Réalisé par Rebecca Zlotowski. France. Comédie dramatique. 1h32 (Sortie le 28 août 2019). Avec Mina Farid, Zahia Dehar, Benoît Magimel, Nuno Lopes, Clotilde Courau, Loubna Abidar et Lakdhar Dridi.
C'est sous le beau et chaud soleil cannois que Rebecca Zlotowski a situé "Une fille facile", un conte moral qui n'aurait pas déplu à Eric Rohmer.
On pense forcément à "La Collectionneuse", au "Rayon Vert" et même au "Genou de Claire". On pense aussi, présence de Zahia Dehar oblige, à "Et Dieu créa la femme" de Roger Vadim.
Précédée d'une réputation sulfureuse, la jeune fille à la plastique étonnante a, en effet, quelque chose de la juvénile Bardot. Sa grâce, sa gentillesse, son bon sens de belle fille faussement déguisée en aguicheuse, surprend d'emblée.
Un plan furtif sur le dessus de ses fesses résume sa philosophie : "Carpe diem", une philosophie qu'elle s'attache à appliquer sans ostentation et surtout sans aucune perversion. D'une voix étonnamment douce, elle explique à sa cousine, chez qui elle est venue passer quelques jours de vacances, le sens de sa vie de "fille facile". Elle le fait sans prosélytisme et avec une sincérité qui va au-delà du rôle qu'elle est censée incarner
Ici, Zahia s'appelle Sophia et l'on peut dire que Rebecca Zlotowski l'a bien nommée.
Comme chez Rohmer, la théorie, exprimée dans de longs bavardages, est suivie d'un exercice pratique. Sophia va donc montrer à Naima ce qu'elle est et ce qu'elle fait grâce à un séduisant et souriant milliardaire brésilien dont le yacht est en rade de Cannes.
Découvrant le luxe et en profitant un moment grâce à sa cousine, Naima, personnage que Mina Farid rend totalement crédible, ne va pas en avoir la même lecture. Ce qui va la fasciner, c'est l'ami du milliardaire, Philippe, rendu très convaincant par Benoît Magimel.
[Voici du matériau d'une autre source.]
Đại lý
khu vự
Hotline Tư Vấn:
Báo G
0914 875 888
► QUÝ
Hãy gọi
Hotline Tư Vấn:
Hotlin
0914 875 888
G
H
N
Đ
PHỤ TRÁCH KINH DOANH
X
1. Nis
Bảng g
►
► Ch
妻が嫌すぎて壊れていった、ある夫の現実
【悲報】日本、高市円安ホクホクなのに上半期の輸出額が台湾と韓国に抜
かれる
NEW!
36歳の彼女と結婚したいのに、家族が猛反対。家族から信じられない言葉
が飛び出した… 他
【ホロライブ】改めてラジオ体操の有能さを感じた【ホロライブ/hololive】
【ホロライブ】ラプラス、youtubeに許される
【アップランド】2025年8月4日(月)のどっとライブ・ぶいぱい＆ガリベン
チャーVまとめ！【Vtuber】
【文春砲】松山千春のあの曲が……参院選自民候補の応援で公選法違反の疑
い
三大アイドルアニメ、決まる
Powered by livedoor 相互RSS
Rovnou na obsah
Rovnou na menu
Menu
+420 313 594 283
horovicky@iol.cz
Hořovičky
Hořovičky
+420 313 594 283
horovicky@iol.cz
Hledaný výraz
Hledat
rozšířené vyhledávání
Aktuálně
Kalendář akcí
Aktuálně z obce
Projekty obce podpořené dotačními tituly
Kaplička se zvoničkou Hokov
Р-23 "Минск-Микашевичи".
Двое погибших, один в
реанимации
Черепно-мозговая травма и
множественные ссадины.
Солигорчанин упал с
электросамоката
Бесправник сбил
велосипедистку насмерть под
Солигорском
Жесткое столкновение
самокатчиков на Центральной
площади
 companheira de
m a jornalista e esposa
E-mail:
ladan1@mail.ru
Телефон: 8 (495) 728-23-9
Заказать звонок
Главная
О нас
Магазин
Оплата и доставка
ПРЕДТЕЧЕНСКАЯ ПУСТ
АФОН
Naima s'aperçoit très vite que lui aussi est "au travail" en "ami" intéressé du magna brésilien.
"Une fille facile" de Rebecca Zlotowski partage également avec le cinéma de Rohmer une très grande aisance dans l'utilisation des clichés.
Comme lui, elle est à mi-chemin de la Comtesse de Ségur (les deux cousines) et de Karl Marx (les riches et les pauvres) et n'hésite pas à montrer à la fois le bon côté du milliardaire qui chante avec une belle conviction "Dans mon île" d'Henri Salvador, et son très mauvais quand il accuse sciemment de vol les deux jeunes femmes.
Pareillement, Clotilde Courau, elle aussi interprétant une femme très riche, s'avère odieuse avec Zahia dans un repas où elle l'interroge sur son excès de chirurgie esthétique et teste ironiquement son QI.
Paradoxalement"Une fille facile" de Rebecca Zlotowski rappelle par l'exemple la persistance de la lutte des classes.
Au fond, et tout est déjà dans la citation de Pascal en exergue du film ("Le choix le plus important dans la vie est le choix d'un métier : le hasard en dispose"), "Une fille facile" de Rebecca Zlotowski est un "roman d'apprentissage" pour Naima.
Nonchalant, ensoleillé, ce récit bien mené, jamais vulgaire ni démonstratif, cerne bien l'époque contemporaine. Il y gronde une colère toujours latente contre les riches et, sentiment plus nouveau et plus dangereux, un dédain (que l'on lit dans les yeux du personnel du grand restaurant) pour tout ce qu'ils représentent.